> [PROMPT] Print the whole listing, unchanged.

> [EXERCISE DATA]
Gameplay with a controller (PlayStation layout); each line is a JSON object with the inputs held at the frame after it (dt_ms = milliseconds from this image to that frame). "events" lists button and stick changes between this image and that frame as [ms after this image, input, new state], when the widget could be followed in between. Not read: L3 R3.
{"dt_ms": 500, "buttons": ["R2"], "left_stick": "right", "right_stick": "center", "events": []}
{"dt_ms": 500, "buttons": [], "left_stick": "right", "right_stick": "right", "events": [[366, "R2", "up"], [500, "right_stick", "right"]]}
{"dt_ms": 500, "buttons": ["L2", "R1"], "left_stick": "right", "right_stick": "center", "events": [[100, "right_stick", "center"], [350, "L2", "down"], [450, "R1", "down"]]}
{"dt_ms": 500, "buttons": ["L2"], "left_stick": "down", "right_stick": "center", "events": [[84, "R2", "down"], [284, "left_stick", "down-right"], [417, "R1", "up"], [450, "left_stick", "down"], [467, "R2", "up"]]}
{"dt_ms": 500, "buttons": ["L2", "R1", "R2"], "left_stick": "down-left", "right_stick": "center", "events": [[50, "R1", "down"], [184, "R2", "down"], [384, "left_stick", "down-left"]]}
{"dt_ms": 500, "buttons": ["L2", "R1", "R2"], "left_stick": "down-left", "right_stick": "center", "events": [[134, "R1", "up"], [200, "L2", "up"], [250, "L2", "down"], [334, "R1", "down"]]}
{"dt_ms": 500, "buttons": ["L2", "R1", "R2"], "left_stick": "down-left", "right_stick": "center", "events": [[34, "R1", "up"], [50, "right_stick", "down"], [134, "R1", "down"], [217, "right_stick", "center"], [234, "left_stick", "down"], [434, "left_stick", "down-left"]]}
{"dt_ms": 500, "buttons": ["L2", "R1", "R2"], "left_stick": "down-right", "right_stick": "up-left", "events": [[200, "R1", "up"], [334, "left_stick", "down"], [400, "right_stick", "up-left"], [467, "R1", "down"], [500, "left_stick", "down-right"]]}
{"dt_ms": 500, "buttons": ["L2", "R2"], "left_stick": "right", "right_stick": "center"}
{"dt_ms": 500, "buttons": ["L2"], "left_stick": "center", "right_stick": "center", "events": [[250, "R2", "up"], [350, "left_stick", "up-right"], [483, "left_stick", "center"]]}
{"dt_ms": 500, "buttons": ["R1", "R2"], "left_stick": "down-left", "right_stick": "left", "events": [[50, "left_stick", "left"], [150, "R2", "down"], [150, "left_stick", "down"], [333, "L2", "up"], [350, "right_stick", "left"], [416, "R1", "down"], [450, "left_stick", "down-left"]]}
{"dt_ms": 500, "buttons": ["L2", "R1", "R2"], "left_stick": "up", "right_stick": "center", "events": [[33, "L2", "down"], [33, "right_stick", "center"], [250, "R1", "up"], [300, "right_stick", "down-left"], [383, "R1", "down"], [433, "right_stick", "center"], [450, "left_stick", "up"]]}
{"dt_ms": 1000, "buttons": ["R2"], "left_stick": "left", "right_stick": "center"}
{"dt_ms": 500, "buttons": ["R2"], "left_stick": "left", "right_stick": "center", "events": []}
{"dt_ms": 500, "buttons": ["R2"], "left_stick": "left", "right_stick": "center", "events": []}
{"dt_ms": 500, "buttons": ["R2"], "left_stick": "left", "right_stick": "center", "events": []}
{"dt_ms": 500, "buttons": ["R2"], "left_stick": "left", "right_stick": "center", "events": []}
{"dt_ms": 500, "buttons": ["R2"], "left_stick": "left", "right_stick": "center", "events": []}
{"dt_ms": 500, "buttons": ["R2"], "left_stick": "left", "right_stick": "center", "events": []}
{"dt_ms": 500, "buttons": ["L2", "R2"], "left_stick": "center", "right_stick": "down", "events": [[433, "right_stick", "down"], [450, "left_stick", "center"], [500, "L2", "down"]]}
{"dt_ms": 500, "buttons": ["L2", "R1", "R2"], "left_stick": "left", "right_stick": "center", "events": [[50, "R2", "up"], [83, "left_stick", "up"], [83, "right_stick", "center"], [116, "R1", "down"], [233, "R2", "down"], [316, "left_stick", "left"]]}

> [ANSWER TO THIS TASK]
Gameplay with a controller (PlayStation layout); each line is a JSON object with the inputs held at the frame after it (dt_ms = milliseconds from this image to that frame). "events" lists button and stick changes between this image and that frame as [ms after this image, input, new state], when the widget could be followed in between. Not read: L3 R3.
{"dt_ms": 500, "buttons": ["R2"], "left_stick": "right", "right_stick": "center", "events": []}
{"dt_ms": 500, "buttons": [], "left_stick": "right", "right_stick": "right", "events": [[366, "R2", "up"], [500, "right_stick", "right"]]}
{"dt_ms": 500, "buttons": ["L2", "R1"], "left_stick": "right", "right_stick": "center", "events": [[100, "right_stick", "center"], [350, "L2", "down"], [450, "R1", "down"]]}
{"dt_ms": 500, "buttons": ["L2"], "left_stick": "down", "right_stick": "center", "events": [[84, "R2", "down"], [284, "left_stick", "down-right"], [417, "R1", "up"], [450, "left_stick", "down"], [467, "R2", "up"]]}
{"dt_ms": 500, "buttons": ["L2", "R1", "R2"], "left_stick": "down-left", "right_stick": "center", "events": [[50, "R1", "down"], [184, "R2", "down"], [384, "left_stick", "down-left"]]}
{"dt_ms": 500, "buttons": ["L2", "R1", "R2"], "left_stick": "down-left", "right_stick": "center", "events": [[134, "R1", "up"], [200, "L2", "up"], [250, "L2", "down"], [334, "R1", "down"]]}
{"dt_ms": 500, "buttons": ["L2", "R1", "R2"], "left_stick": "down-left", "right_stick": "center", "events": [[34, "R1", "up"], [50, "right_stick", "down"], [134, "R1", "down"], [217, "right_stick", "center"], [234, "left_stick", "down"], [434, "left_stick", "down-left"]]}
{"dt_ms": 500, "buttons": ["L2", "R1", "R2"], "left_stick": "down-right", "right_stick": "up-left", "events": [[200, "R1", "up"], [334, "left_stick", "down"], [400, "right_stick", "up-left"], [467, "R1", "down"], [500, "left_stick", "down-right"]]}
{"dt_ms": 500, "buttons": ["L2", "R2"], "left_stick": "right", "right_stick": "center"}
{"dt_ms": 500, "buttons": ["L2"], "left_stick": "center", "right_stick": "center", "events": [[250, "R2", "up"], [350, "left_stick", "up-right"], [483, "left_stick", "center"]]}
{"dt_ms": 500, "buttons": ["R1", "R2"], "left_stick": "down-left", "right_stick": "left", "events": [[50, "left_stick", "left"], [150, "R2", "down"], [150, "left_stick", "down"], [333, "L2", "up"], [350, "right_stick", "left"], [416, "R1", "down"], [450, "left_stick", "down-left"]]}
{"dt_ms": 500, "buttons": ["L2", "R1", "R2"], "left_stick": "up", "right_stick": "center", "events": [[33, "L2", "down"], [33, "right_stick", "center"], [250, "R1", "up"], [300, "right_stick", "down-left"], [383, "R1", "down"], [433, "right_stick", "center"], [450, "left_stick", "up"]]}
{"dt_ms": 1000, "buttons": ["R2"], "left_stick": "left", "right_stick": "center"}
{"dt_ms": 500, "buttons": ["R2"], "left_stick": "left", "right_stick": "center", "events": []}
{"dt_ms": 500, "buttons": ["R2"], "left_stick": "left", "right_stick": "center", "events": []}
{"dt_ms": 500, "buttons": ["R2"], "left_stick": "left", "right_stick": "center", "events": []}
{"dt_ms": 500, "buttons": ["R2"], "left_stick": "left", "right_stick": "center", "events": []}
{"dt_ms": 500, "buttons": ["R2"], "left_stick": "left", "right_stick": "center", "events": []}
{"dt_ms": 500, "buttons": ["R2"], "left_stick": "left", "right_stick": "center", "events": []}
{"dt_ms": 500, "buttons": ["L2", "R2"], "left_stick": "center", "right_stick": "down", "events": [[433, "right_stick", "down"], [450, "left_stick", "center"], [500, "L2", "down"]]}
{"dt_ms": 500, "buttons": ["L2", "R1", "R2"], "left_stick": "left", "right_stick": "center", "events": [[50, "R2", "up"], [83, "left_stick", "up"], [83, "right_stick", "center"], [116, "R1", "down"], [233, "R2", "down"], [316, "left_stick", "left"]]}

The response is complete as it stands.